In the abstract on opioid tolerance and receptor upregulation, what daily doses of morphine did the mice receive during implantation?

■ **Text for analysis**
+--

Simultaneous development of opioid tolerance and opioid antagonist-induced receptor upregulation.

Mice treated chronically with opioid antagonists have increased receptor density in brain and are supersensitive to the pharmacodynamic action of morphine. In the present study mice were implanted subcutaneously with naltrexone or placebo pellets for 8 days. During implantation mice received daily injections of morphine (100 or 250 mg/kg) or saline. Morphine analgesia was completely blocked in mice that were implanted with naltrexone at the low dose of morphine; while some analgesic action was observed at the higher dose. Mice implanted with placebo were analgesic following the daily morphine treatment. At the end of 8 days the pellets were removed and 24 h later some mice were tested for morphine analgesia while others were examined in binding studies. Naltrexone treatment increased [3H]naloxone, 3H[D-Ala2-D-Leu5]enkephalin (DADLE) and 3H[D-Ala2,NMePhe4,Gly-ol5]enkephalin (DAGO) binding compared to controls and increased the analgesic potency of morphine. Daily treatment with morphine did not alter brain opioid binding or naltrexone-induced receptor upregulation. Mice injected daily with morphine were significantly less sensitive to morphine (tolerant) than their respective saline control group for both the placebo and the naltrexone-treated groups. However, naltrexone-treated mice were more sensitive to morphine than placebo controls regardless of whether they were injected daily with morphine or not. These results indicate that if naltrexone-induced opioid receptor upregulation occurs in the presence of repeated agonist administration, the new binding sites mediate tolerance via desensitization to morphine.

+--

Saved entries
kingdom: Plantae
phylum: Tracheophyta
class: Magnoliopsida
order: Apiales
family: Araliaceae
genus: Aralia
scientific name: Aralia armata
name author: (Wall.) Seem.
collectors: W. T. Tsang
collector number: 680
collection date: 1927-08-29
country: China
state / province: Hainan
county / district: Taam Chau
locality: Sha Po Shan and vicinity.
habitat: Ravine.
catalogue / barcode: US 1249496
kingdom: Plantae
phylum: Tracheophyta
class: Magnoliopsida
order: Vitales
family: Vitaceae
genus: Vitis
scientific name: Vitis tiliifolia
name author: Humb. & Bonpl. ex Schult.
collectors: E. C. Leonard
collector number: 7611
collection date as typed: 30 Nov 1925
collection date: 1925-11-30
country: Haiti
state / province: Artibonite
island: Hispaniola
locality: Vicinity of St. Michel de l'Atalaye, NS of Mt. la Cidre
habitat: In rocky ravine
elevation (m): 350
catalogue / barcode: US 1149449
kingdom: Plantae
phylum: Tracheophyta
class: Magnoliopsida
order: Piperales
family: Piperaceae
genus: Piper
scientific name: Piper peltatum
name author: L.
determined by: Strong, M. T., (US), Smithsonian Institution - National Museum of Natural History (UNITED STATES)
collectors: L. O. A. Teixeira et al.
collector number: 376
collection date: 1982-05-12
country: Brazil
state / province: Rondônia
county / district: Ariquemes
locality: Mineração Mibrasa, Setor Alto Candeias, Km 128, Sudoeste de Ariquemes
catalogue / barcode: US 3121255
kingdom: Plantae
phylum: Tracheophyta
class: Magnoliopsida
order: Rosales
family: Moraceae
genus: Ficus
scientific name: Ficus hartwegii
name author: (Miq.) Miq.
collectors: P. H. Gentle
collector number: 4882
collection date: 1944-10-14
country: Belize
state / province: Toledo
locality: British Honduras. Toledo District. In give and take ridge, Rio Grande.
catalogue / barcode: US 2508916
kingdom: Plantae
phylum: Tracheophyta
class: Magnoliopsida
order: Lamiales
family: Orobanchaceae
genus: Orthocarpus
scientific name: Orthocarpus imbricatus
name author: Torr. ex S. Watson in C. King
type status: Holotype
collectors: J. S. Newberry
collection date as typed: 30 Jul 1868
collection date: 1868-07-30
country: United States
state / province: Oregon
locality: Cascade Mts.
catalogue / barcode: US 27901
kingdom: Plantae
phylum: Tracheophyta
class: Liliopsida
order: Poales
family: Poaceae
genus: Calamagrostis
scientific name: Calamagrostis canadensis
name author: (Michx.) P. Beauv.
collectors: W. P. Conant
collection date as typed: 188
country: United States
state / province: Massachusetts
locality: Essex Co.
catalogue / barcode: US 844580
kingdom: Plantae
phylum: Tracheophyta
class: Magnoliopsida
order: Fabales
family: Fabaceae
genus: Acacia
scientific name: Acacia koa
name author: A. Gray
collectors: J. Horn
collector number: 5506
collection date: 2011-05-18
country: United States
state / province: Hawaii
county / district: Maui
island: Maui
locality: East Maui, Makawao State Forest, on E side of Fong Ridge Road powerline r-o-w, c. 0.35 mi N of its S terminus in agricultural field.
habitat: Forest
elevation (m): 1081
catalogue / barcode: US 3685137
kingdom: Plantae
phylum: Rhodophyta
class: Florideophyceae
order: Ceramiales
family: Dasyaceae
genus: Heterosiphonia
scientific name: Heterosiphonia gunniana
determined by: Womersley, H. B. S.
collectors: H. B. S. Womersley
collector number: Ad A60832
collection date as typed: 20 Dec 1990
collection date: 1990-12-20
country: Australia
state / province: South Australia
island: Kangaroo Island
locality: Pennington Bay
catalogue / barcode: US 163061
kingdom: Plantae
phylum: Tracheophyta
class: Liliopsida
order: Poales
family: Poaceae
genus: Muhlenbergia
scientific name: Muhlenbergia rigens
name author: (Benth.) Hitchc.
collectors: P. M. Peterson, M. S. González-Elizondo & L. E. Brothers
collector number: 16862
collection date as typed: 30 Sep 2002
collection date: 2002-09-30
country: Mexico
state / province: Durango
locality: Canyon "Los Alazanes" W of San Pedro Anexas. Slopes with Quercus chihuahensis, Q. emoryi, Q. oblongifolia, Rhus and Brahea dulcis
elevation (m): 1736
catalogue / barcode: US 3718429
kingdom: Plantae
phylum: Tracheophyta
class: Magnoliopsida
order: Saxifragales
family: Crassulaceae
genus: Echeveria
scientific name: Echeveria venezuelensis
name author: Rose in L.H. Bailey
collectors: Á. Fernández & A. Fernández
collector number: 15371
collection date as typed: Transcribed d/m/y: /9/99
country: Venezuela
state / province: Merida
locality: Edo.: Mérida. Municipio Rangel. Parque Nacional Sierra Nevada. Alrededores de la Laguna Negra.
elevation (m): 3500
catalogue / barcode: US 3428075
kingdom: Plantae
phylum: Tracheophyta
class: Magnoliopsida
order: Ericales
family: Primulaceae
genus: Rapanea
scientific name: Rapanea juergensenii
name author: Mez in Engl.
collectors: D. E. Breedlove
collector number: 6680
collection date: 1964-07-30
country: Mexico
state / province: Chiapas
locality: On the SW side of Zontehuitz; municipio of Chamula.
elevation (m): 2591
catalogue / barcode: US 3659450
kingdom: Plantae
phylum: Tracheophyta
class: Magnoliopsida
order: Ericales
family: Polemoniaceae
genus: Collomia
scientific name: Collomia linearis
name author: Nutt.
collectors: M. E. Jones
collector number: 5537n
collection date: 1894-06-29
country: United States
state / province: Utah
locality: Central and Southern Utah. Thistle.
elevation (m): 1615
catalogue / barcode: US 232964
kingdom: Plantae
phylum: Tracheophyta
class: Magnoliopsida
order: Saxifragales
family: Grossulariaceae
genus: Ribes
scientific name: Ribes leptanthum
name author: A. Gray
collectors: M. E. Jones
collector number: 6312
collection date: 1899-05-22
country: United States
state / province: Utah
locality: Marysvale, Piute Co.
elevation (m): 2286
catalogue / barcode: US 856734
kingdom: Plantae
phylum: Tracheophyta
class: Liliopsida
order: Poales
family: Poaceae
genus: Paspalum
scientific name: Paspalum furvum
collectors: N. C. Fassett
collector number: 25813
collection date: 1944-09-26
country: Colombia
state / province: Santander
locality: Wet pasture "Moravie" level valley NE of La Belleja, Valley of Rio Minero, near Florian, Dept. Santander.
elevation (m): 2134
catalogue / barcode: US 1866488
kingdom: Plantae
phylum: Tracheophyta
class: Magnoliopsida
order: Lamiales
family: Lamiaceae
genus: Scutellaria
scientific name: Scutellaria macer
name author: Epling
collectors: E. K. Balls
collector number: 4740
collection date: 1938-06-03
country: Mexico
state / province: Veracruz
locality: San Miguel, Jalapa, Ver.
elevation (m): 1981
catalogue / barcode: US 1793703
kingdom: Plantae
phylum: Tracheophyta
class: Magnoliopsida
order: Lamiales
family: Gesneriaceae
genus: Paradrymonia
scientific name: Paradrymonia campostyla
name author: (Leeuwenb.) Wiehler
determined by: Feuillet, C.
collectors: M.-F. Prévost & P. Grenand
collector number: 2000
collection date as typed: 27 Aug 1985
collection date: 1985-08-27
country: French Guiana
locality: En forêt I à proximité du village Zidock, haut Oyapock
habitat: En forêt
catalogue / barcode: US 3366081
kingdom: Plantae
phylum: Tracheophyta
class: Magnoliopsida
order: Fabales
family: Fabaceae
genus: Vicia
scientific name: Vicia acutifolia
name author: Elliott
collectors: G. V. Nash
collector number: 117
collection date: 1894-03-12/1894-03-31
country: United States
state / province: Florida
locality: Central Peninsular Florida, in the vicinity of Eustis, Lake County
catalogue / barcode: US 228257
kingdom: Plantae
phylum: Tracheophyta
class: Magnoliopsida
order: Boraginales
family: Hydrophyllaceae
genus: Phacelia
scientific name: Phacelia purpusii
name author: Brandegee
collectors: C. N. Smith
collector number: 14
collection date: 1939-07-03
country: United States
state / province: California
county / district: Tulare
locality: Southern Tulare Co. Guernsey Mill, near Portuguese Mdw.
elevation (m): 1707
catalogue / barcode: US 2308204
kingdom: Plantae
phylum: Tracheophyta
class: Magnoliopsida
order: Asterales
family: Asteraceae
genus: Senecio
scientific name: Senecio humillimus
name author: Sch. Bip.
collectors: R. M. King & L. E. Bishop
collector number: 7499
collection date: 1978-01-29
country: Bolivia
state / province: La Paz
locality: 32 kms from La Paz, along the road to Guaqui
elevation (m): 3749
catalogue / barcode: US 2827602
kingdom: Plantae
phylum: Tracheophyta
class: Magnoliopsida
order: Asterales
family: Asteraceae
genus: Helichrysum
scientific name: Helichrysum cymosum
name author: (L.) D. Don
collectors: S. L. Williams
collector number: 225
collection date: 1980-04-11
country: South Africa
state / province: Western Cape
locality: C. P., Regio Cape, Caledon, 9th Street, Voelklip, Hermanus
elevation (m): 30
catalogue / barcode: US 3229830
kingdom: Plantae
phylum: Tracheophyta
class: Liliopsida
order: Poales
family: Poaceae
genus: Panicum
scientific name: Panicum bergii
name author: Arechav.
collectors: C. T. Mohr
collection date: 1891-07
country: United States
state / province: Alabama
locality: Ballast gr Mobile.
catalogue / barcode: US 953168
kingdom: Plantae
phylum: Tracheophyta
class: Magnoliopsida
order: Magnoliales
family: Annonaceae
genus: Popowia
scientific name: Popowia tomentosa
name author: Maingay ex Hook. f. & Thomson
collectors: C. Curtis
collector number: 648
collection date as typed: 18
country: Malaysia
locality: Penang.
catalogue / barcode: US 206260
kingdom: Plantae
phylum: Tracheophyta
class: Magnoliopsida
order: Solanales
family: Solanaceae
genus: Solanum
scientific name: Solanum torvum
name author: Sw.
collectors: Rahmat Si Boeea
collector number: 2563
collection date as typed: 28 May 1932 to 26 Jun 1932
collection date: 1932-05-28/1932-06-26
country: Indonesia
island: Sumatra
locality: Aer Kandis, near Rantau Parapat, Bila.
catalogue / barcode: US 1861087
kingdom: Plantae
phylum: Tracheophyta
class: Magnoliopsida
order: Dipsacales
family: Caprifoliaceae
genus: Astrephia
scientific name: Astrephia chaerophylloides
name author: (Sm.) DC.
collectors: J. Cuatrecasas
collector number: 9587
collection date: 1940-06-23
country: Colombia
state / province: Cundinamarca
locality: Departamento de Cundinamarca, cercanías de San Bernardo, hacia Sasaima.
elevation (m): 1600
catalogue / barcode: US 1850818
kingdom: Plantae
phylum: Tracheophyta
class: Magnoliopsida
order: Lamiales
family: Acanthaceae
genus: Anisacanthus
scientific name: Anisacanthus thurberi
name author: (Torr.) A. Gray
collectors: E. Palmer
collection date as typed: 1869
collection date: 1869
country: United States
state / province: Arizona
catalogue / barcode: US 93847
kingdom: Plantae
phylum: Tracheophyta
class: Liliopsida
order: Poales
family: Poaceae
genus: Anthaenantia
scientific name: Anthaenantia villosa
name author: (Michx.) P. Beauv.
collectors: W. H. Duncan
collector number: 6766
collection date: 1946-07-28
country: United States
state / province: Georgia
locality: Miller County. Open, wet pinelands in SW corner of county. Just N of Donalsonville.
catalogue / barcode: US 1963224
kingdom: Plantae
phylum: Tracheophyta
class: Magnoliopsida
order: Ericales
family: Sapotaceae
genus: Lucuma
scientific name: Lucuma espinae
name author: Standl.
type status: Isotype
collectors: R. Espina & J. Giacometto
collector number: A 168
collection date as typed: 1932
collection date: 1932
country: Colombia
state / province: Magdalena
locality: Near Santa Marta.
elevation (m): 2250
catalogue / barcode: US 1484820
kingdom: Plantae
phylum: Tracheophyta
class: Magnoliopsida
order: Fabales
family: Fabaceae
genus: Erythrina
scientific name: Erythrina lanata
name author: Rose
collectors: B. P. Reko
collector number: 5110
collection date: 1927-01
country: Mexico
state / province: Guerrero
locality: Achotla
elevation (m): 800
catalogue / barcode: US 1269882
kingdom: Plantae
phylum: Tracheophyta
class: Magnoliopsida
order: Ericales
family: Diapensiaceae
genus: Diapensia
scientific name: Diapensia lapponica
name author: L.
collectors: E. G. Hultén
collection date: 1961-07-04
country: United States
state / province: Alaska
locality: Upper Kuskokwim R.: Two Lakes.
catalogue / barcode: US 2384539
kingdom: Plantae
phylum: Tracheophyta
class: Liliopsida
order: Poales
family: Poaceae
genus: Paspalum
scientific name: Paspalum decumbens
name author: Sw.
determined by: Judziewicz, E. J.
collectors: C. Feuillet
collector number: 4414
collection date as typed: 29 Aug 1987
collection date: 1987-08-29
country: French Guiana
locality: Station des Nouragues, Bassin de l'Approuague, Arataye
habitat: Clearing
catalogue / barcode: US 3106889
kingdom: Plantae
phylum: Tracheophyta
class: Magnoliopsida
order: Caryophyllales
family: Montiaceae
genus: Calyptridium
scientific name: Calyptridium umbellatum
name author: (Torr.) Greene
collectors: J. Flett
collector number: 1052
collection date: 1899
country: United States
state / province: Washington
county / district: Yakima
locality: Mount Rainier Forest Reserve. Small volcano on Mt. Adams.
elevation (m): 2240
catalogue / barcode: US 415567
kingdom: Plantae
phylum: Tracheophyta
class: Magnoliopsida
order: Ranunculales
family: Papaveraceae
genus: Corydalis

+--

■ **Worked solution**
100 or 250 mg/kg.